Theory of Computation

Professor/Instructor

Gillat Kol

Studies the limits of computation by identifying tasks that are either inherently impossible to compute, or impossible to compute within the resources available. Introduces students to computability and decidability, Godel's incompleteness theorem, computational complexity, NP-completeness, and other notions of intractability. This course also surveys the status of the P versus NP question. Additional topics may include: interactive proofs, hardness of computing approximate solutions, cryptography, and quantum computation. Two lectures, one precept.
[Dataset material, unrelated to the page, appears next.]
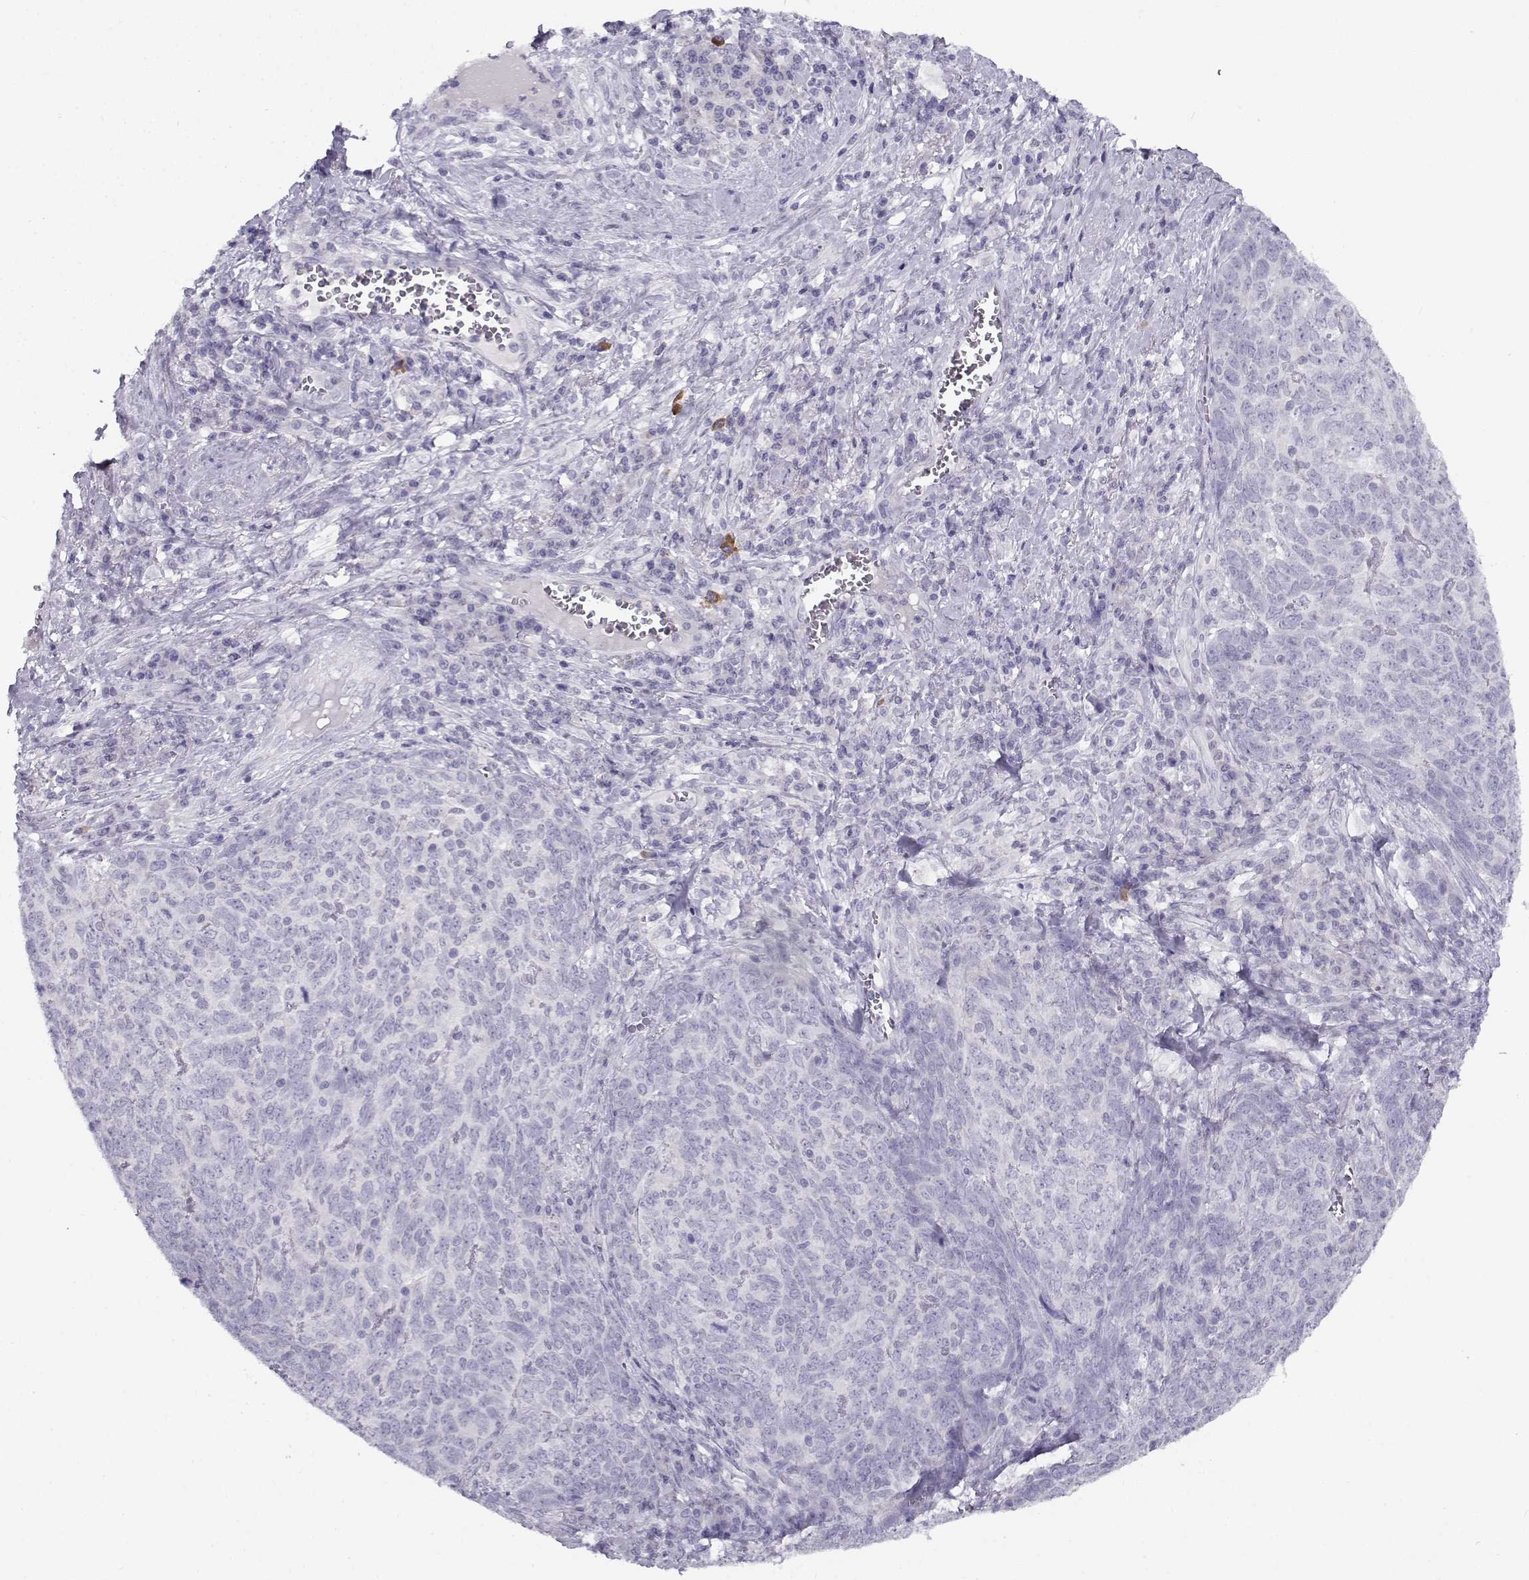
{"staining": {"intensity": "negative", "quantity": "none", "location": "none"}, "tissue": "skin cancer", "cell_type": "Tumor cells", "image_type": "cancer", "snomed": [{"axis": "morphology", "description": "Squamous cell carcinoma, NOS"}, {"axis": "topography", "description": "Skin"}, {"axis": "topography", "description": "Anal"}], "caption": "Immunohistochemical staining of skin cancer (squamous cell carcinoma) demonstrates no significant expression in tumor cells. Nuclei are stained in blue.", "gene": "FAM166A", "patient": {"sex": "female", "age": 51}}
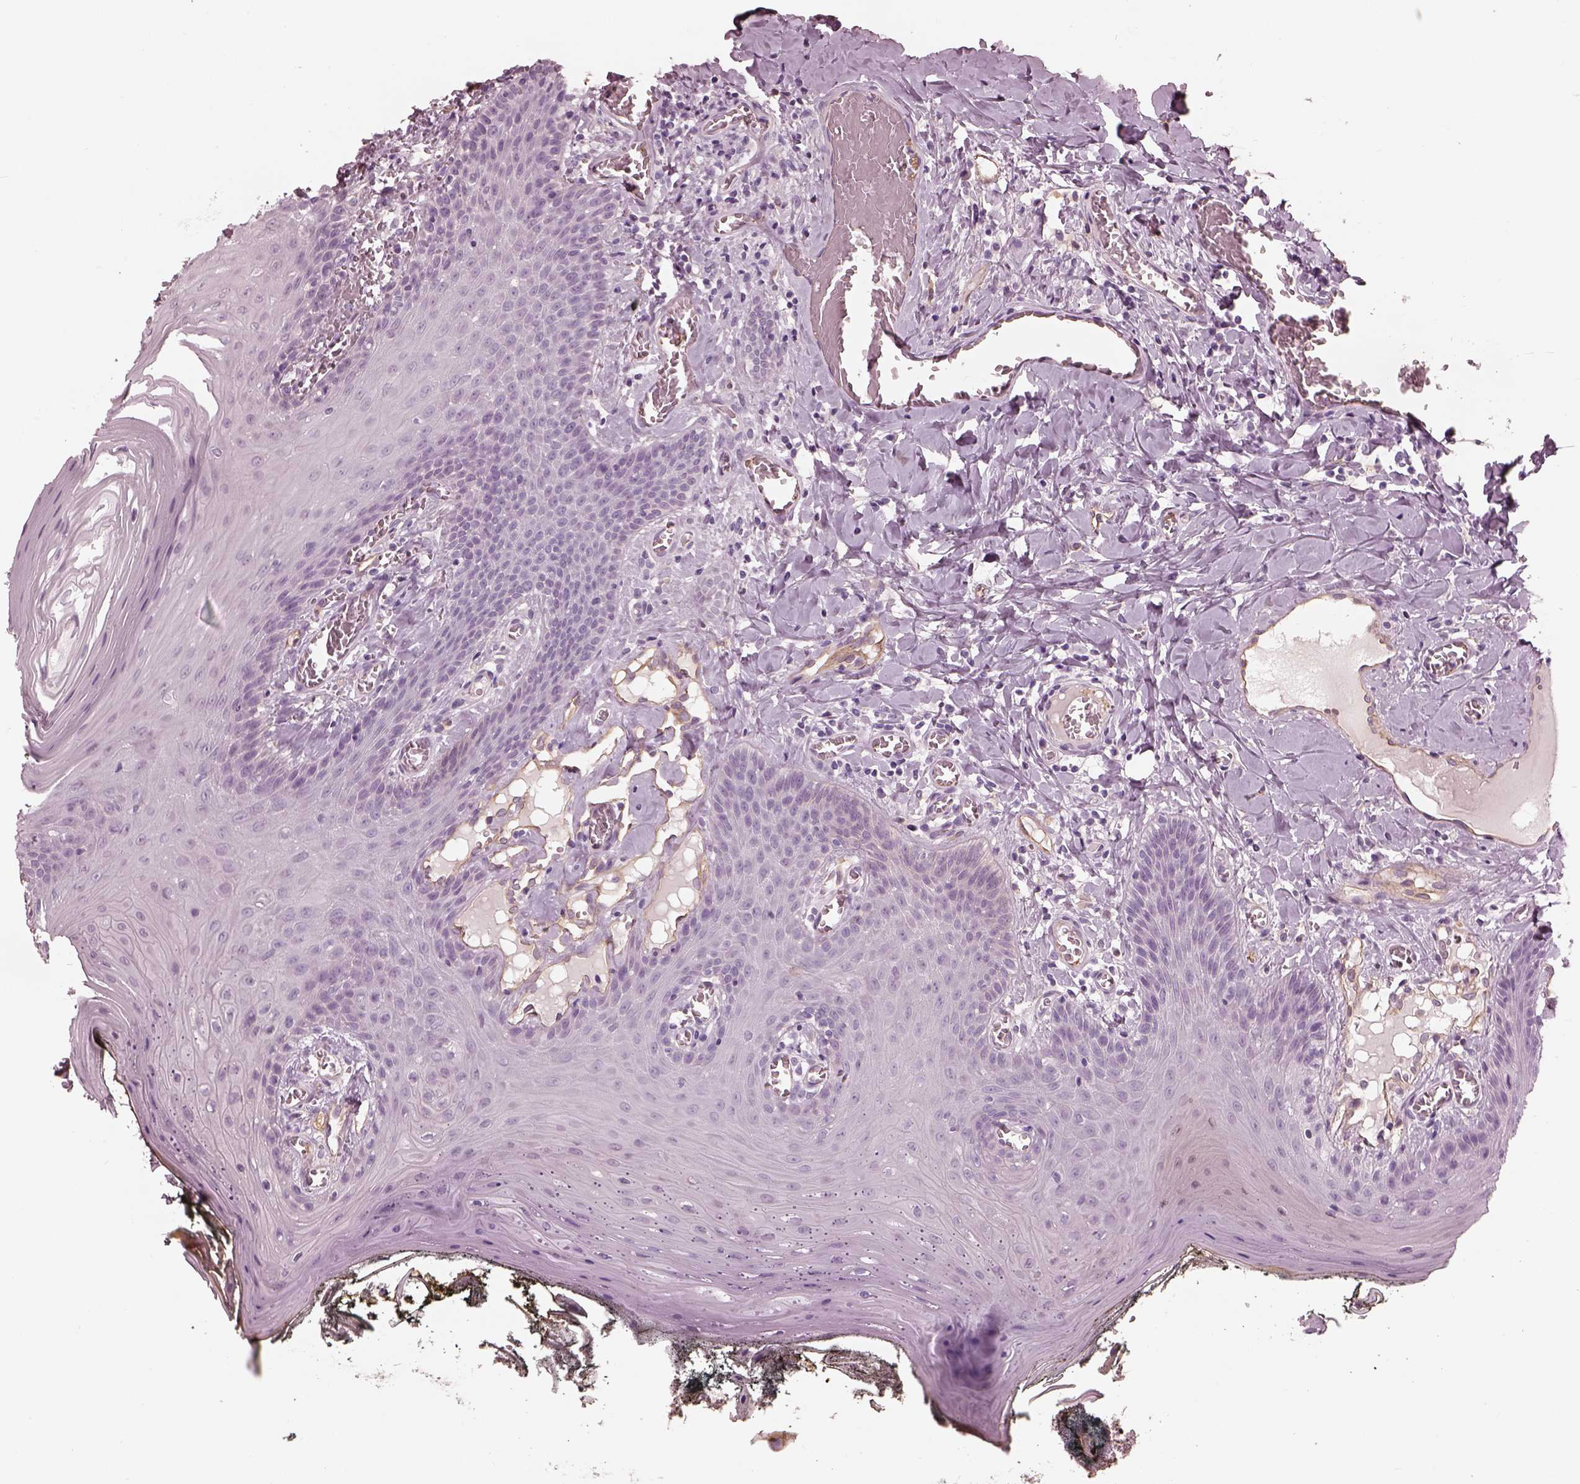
{"staining": {"intensity": "negative", "quantity": "none", "location": "none"}, "tissue": "oral mucosa", "cell_type": "Squamous epithelial cells", "image_type": "normal", "snomed": [{"axis": "morphology", "description": "Normal tissue, NOS"}, {"axis": "topography", "description": "Oral tissue"}], "caption": "Immunohistochemistry (IHC) photomicrograph of normal oral mucosa: human oral mucosa stained with DAB (3,3'-diaminobenzidine) exhibits no significant protein staining in squamous epithelial cells. Nuclei are stained in blue.", "gene": "EIF4E1B", "patient": {"sex": "male", "age": 9}}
Prerequisite: 240 or 341, or instructor's permission.

COS 488 / MAT 474

Introduction to Analytic Combinatorics

Professor/Instructor

Analytic Combinatorics aims to enable precise quantitative predictions of the properties of large combinatorial structures. The theory has emerged over recent decades as essential both for the scientific analysis of algorithms in computer science and for the study of scientific models in many other disciplines. This course combines motivation for the study of the field with an introduction to underlying techniques, by covering as applications the analysis of numerous fundamental algorithms from computer science. The second half of the course introduces Analytic Combinatorics, starting from basic principles.

COS 495

Special Topics in Computer Science

Professor/Instructor

These courses cover one or more advanced topics in computer science. The courses are offered only when there is an opportunity to present material not included in the established curriculum; the subjects vary from term to term. Three classes.

COS 496

Special Topics in Computer Science

Professor/Instructor

These courses cover one or more advanced topics in computer science. The courses are offered only when there is an opportunity to present material not included in the established curriculum; the subjects vary from term to term. Three classes.

COS 497

Senior Independent Work (B.S.E. candidates only)

Professor/Instructor

Robert S. Fish, Zachary Kincaid

Offered in the fall, seniors are provided with an opportunity to concentrate on a "state-of-the-art" project in computer science. Topics may be selected from suggestions by faculty members or proposed by the student. B.S.E. candidates only.

COS 498

Senior Independent Work (B.S.E. candidates only)

Professor/Instructor

Robert S. Fish, Zachary Kincaid

Offered in the spring, seniors are provided with an opportunity to concentrate on a "state-of-the-art" project in computer science. Topics may be selected from suggestions by faculty members or proposed by the student. B.S.E. candidates only.